As of 2026, HFRS operates a fleet of 44 fire engines, including ten that are placed in strategic reserve. The frontline fleet of appliances is based on the Scania PRT-range as well as the Scania 4-series chassis; in 2018, HFRS became the first fire service in the United Kingdom to take delivery of Scania 'New Generation' PRT-range appliances, with a pair of P320s fitted with EmergencyOne bodies entering service as Rescue Support Units in Kingston upon Hull and Scunthorpe.

In 2005, Humberside Fire and Rescue ordered two Combined Aerial Rescue Pump (CARP) fire appliances, manufactured by TVAC on the Mercedes-Benz Econic chassis. The South Yorkshire Fire and Rescue Service also made an order for four similar appliances, with all six orders totalling £3 million. Shortly after their 2007 delivery, however, various mechanical defects emerged with both Humberside and South Yorkshire's CARP appliances, including them being too heavy for UK roads. This caused the appliances to be regularly taken off the road, with members of the Fire Brigades Union later refusing to operate them. Humberside's second order for a CARP appliance was subsequently cancelled, with TVAC going out of business shortly after reports of defects began to emerge.

==Notable incidents==
- Flixborough disaster – 1–21 June 1974; a total of 231 firefighters and 15 fire officers from Humberside, Lincolnshire, and neighbouring West Yorkshire and Nottinghamshire responded to an explosion at the Nypro chemical plant near the North Lincolnshire village of Flixborough. 28 people were killed and 105 were injured, 36 of them seriously, with buildings for miles around destroyed or damaged by the explosion. Firefighters were stood down after 21 days at the site, during which some were deployed to prevent an additional explosion at the Normanby Park Steel Works.
- Humbrol factory, Hull – 2 November 1988; started by the ignition of acetone spilled from a forklift, a large fire and explosions at the Humbrol paint factory on Hedon Road in east Hull killed one worker and injured five others, requiring 125 Humberside firefighters and 25 appliances to extinguish the fire.
- Royal Station Hotel, Hull – 7 October 1990; up to 150 Humberside firefighters attended a large fire at the Royal Station Hotel in Hull city centre, caused by an electrical fault.
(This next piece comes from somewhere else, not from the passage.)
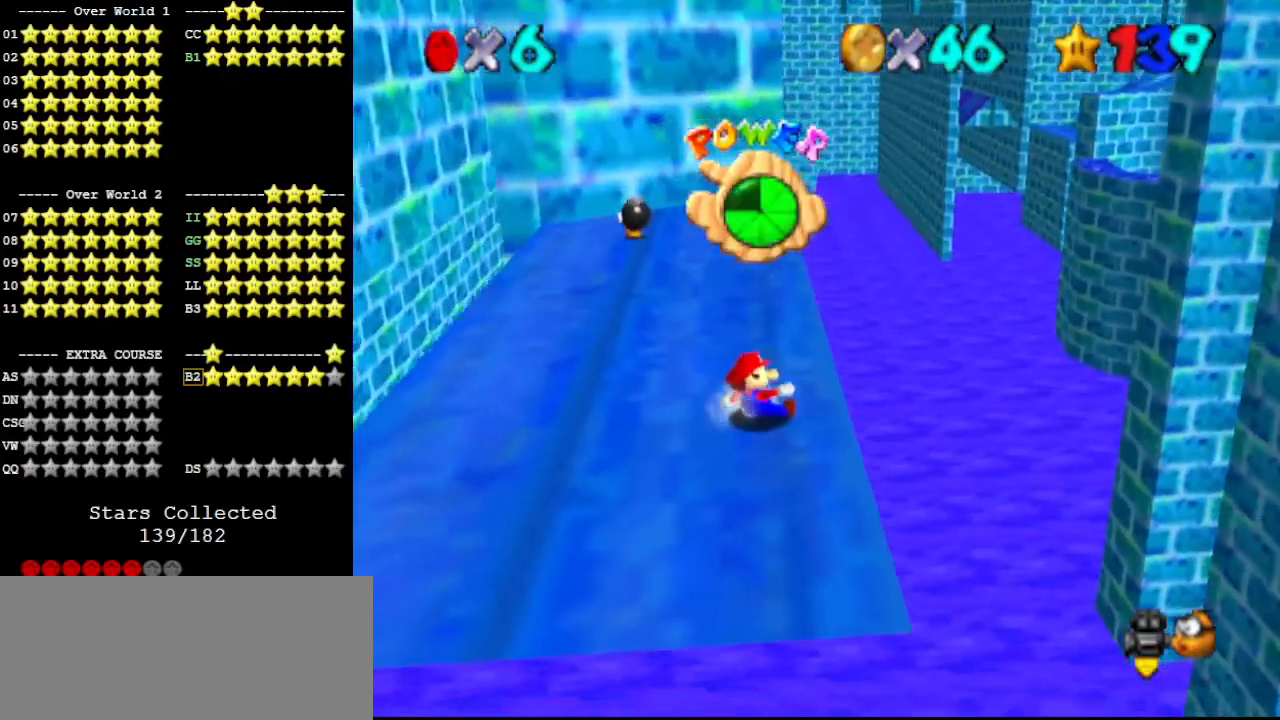
{"dt_ms": 500, "buttons": [], "left_stick": "center", "events": []}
Eleven of the 140 guests staying in the hotel were taken to hospital, and the building, which adjoins Hull Paragon Interchange, was completely destroyed.
- Bartoline, Beverley – 23 May 2003; Up to 150 HFRS firefighters and 28 appliances atteneced a large fire and explosions from paint and oil storage tanks at the Bartoline factory on Swinemoor Industrial Estate in Beverley. The fire, which destroyed the factory and threatened to spread to adjoining buildings, was brought under control with no injuries reported.
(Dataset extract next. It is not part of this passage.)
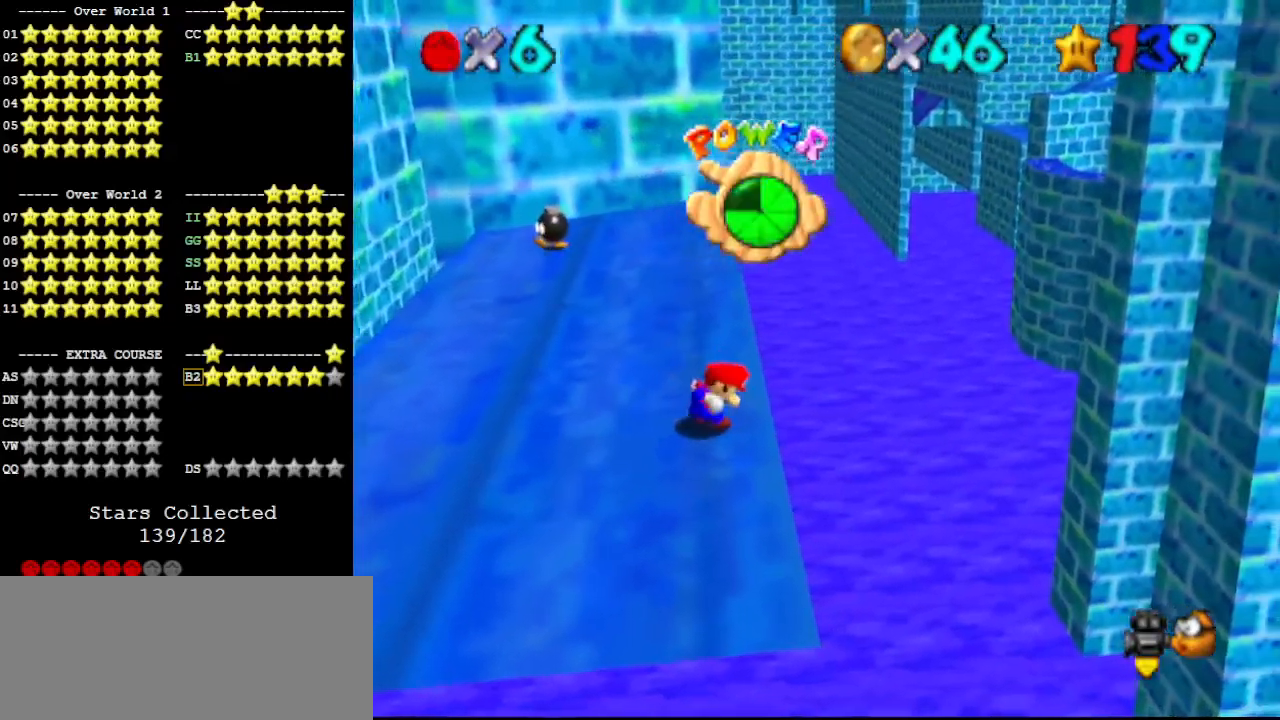
{"dt_ms": 500, "buttons": [], "left_stick": "center", "events": []}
- 2018 United Kingdom wildfires – June–July 2018; HFRS fire crews were deployed to aid Greater Manchester and Lancashire firefighters in tackling major moorland fires on Saddleworth Moor and Winter Hill.
- Bridgewood UK plastics factory, Hessle – 24–25 November 2021; A large fire and explosions, believed to have been started accidentally, destroyed the Bridgewood UK plastics factory on the Priory Park industrial estate adjacent to the town of Hessle. Over 150 HFRS firefighters and 14 appliances were deployed to tackle the fire, which destroyed 300 tonnes of plastic and also destroyed a nearby electrical substation. All employees of the factory were accounted for, and the fire was largely extinguished over 24 hours later.